9/19/15: In the garden this week


Despite the drought, New England asters are putting on their usual autumn display, although individual flowers seem a bit small than usual this year.

If your water company is Ridgewood Water, you’re still under Stage IV watering restrictions. Here in Glen rock, that means hand watering only on odd/even days. Other local water companies have imposed voluntary restrictions, but those could turn into mandatory ones at any time. It’s been a very dry growing season, and that changes most people’s fall planting and maintenance plans, as I’ll describe below.

Despite the drought, native perennials are blooming lustily, if a bit late: some asters and goldenrod are only beginning to bloom now, and there’s little fall color compared with the last two years, which had cooler summers. But there’s still much to enjoy in the garden, and much to do:

water new plantings: newly installed plants and annuals, like vegetables, need watering. Any week in which we receive less than an inch of rain, water all woody plants installed this spring or last season. Perennials planted last spring should be well-established, but those planted last fall and this spring need supplemental watering during dry spells, and this season is one long dry spell. How do you know when you’ve provided an inch of rain? An old yogurt container placed on the ground among the plants makes a great rain gauge. A tunafish or catfood can works equally well.

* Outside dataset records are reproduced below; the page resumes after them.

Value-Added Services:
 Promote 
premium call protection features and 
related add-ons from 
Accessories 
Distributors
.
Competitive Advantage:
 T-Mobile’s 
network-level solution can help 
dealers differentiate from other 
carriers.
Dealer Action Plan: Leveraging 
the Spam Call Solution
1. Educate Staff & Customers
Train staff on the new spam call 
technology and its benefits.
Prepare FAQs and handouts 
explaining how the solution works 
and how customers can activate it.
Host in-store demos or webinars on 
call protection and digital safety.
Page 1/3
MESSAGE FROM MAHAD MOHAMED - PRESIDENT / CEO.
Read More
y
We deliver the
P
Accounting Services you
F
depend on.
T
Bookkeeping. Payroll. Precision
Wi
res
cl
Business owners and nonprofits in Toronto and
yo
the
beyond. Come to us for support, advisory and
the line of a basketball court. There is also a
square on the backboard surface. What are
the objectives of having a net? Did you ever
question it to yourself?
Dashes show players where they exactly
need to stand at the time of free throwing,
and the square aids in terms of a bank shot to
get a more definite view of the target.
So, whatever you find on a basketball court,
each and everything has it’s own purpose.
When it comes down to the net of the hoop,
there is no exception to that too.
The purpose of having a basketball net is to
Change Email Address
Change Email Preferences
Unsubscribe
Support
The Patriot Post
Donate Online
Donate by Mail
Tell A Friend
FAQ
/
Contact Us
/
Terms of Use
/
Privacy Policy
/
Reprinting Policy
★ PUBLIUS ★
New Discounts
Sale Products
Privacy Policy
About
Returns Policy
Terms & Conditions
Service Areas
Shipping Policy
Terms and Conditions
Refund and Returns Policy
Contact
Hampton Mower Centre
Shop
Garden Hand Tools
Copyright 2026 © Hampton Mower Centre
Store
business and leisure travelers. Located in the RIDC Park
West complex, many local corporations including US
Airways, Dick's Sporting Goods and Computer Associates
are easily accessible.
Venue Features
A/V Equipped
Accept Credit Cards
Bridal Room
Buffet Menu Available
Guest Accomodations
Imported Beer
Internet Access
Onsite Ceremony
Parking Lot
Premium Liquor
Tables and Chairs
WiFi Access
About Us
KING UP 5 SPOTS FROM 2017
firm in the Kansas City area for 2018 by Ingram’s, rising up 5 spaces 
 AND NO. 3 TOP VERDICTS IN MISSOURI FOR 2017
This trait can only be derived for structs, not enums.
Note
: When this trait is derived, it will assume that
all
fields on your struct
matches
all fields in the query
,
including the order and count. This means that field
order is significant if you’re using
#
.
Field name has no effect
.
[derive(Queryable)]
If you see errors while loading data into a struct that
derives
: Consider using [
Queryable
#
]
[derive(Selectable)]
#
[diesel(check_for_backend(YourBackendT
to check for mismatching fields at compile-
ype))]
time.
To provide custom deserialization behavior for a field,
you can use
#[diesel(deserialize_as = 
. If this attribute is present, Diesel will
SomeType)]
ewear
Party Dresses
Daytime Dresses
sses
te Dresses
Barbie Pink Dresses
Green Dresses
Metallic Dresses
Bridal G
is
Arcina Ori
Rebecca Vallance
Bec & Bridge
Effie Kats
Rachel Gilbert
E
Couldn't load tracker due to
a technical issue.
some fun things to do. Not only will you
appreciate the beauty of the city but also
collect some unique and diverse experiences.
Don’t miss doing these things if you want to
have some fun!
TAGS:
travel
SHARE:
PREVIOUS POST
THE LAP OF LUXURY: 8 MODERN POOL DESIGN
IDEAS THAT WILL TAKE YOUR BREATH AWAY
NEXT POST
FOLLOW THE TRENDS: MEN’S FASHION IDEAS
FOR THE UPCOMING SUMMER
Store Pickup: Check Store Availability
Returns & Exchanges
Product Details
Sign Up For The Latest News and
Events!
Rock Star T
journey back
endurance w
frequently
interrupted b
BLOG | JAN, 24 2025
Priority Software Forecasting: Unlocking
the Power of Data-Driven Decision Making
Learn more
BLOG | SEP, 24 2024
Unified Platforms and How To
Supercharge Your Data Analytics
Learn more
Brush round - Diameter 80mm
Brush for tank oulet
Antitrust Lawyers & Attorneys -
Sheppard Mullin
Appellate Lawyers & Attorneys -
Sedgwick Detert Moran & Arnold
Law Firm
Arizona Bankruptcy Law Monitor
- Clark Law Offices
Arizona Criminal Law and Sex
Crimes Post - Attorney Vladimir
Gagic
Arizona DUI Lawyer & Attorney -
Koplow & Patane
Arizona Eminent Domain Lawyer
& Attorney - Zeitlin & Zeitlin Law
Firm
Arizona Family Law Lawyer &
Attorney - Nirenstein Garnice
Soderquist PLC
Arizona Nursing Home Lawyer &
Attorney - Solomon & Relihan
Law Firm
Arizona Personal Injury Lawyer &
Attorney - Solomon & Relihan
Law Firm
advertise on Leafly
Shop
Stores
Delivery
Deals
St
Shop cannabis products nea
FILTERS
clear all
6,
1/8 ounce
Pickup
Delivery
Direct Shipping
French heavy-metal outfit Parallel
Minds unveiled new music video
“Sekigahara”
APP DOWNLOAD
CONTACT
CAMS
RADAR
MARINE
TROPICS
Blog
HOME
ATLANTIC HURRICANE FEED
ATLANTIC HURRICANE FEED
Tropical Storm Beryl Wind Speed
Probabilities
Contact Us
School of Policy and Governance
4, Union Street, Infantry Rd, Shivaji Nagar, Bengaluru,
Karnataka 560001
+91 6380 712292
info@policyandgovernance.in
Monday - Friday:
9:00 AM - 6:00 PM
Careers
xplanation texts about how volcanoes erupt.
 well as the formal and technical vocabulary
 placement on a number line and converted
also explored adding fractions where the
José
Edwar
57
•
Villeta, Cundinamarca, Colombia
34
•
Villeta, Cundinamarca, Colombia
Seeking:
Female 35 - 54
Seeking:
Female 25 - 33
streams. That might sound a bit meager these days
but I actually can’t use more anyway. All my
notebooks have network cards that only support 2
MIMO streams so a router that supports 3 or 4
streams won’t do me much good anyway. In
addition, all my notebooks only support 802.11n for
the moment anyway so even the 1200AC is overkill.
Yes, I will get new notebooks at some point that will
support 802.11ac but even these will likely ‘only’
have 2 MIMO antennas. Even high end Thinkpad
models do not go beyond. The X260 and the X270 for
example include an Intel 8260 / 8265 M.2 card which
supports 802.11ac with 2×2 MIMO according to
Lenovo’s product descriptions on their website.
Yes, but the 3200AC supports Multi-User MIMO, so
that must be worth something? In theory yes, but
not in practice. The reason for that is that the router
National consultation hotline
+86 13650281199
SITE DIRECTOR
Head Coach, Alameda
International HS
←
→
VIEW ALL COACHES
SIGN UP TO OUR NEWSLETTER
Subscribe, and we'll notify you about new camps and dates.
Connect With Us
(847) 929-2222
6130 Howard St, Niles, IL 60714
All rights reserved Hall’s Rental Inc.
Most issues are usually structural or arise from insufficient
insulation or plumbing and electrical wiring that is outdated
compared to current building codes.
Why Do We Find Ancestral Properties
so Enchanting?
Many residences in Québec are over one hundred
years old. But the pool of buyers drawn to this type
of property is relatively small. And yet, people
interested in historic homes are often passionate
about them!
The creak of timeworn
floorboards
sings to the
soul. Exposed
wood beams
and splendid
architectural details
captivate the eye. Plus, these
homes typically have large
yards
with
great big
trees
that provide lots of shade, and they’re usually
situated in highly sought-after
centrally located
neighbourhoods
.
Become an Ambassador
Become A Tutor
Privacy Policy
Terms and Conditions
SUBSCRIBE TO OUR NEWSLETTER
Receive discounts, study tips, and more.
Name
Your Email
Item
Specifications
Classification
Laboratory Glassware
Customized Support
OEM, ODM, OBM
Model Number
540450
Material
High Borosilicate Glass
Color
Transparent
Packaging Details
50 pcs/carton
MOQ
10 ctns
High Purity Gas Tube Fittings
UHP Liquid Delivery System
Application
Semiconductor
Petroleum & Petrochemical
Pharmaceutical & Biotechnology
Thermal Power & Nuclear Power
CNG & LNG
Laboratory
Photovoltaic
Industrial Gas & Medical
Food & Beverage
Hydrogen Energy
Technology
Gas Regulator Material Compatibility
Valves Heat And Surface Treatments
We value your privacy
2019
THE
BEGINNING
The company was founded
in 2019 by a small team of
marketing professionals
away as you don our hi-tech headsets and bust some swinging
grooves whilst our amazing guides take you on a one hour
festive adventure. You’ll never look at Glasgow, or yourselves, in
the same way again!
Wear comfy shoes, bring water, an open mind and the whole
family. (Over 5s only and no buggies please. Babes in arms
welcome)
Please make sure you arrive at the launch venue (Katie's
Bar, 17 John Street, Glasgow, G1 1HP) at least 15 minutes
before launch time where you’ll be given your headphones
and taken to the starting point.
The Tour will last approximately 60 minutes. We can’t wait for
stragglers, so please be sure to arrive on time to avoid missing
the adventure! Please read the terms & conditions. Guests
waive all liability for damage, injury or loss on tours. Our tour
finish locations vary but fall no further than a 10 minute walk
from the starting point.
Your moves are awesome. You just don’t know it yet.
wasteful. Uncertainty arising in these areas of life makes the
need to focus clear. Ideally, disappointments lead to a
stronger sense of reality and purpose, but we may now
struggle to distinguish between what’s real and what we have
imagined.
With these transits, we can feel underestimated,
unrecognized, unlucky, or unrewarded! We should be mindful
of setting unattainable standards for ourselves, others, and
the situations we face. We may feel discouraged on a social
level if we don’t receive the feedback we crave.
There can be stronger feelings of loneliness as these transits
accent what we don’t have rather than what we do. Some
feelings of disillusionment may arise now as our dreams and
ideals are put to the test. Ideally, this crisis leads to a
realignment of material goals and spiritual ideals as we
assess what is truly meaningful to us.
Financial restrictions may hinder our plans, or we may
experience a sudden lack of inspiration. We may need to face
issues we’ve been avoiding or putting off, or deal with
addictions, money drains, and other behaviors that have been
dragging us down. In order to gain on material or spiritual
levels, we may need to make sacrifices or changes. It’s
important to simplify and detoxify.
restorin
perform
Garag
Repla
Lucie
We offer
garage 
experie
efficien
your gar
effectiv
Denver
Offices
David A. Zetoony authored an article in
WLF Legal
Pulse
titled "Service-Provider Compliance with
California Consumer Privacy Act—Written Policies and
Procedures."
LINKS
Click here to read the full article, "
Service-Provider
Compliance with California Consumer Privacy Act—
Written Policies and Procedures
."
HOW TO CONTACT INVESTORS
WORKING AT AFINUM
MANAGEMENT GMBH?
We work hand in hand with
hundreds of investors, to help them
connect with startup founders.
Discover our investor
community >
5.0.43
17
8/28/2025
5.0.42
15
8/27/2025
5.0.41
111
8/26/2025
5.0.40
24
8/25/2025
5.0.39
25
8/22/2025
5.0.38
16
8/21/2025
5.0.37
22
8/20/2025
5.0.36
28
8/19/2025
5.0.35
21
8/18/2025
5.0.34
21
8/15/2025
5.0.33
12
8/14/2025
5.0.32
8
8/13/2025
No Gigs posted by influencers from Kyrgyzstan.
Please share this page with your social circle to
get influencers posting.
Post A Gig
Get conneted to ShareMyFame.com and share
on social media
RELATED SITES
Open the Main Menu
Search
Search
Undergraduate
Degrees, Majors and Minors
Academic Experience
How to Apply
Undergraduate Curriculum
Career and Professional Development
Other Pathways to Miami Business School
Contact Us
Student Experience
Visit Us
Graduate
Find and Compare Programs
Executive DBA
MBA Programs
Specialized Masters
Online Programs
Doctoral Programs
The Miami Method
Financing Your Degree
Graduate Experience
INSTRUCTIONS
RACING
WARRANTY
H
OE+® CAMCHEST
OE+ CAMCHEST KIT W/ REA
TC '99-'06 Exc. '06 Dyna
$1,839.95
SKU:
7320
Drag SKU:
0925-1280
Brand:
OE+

practice good horticulture with warm-season crops such as tomatoes, peppers, squash, eggplant, beans, corn, and cucumbers: Continue to monitor for insect eggs and larvae and remove pests before infestations become serious. Throw out badly infested or diseased plants to prevent the spread of disease (do not compost diseased or infested plant material). As the garden winds down for the year, clean it up carefully. This year’s diseased plants, left in the garden, are the source of next year’s infections.

— As tomatoes continue to ripen their fruit, cut back on watering to avoid split fruits. Keep removing suckers. At time of year particularly, signs of various fungal diseases appear. Look at this post, this one, and this one for basic information about growing tomatoes.

— Tend the fall vegetable garden: if you seeded second crops of cool-season plants like peas, lettuce, and spinach, keep them well watered, especially as they begin to germinate. It’s about 4 weeks until our average first frost date!

— this is a good time to extend a garden bed or start a new one, and it’s always a great idea to eliminate some lawn: spread a 3-4″ layer of cedar or hemlock bark mulch over the area to kill the grass. Next spring, you’ll be able to plant right through the dying grass and mulch. I mulched an area of lawn during the summer and am scattering perennials seeds there as they ripen.

— follow a sustainable lawn care regimen: if you feel you must fertilize your lawn, best practice is to give it no more than two applications of slow-release organic fertilizer each season, around Memorial Day and Labor Day. However, if you can’t water, don’t fertilize.

— Similarly, don’t reseed bare areas until you can water. Better still, if you have a place where grass won’t grow, plan to plant something that will, like shade-loving native perennials. Measure and prepare the bed now so you’re ready to plant in spring.

— Almost all lawns are dormant now, and you probably haven’t mowed in weeks (yay!), but the grass will green up as soon as we get some rain. Mine showed signs of life after it rained last week.

— Hold off on fall planting. If you can’t water, don’t plant. Newly installed perennials, shrubs, and trees need frequent and thorough watering. But remember, there’s always next year!


Virginia creeper is beginning to show some color, but the display is not as brilliant as it was in the last two years, which had unusually cool autumns.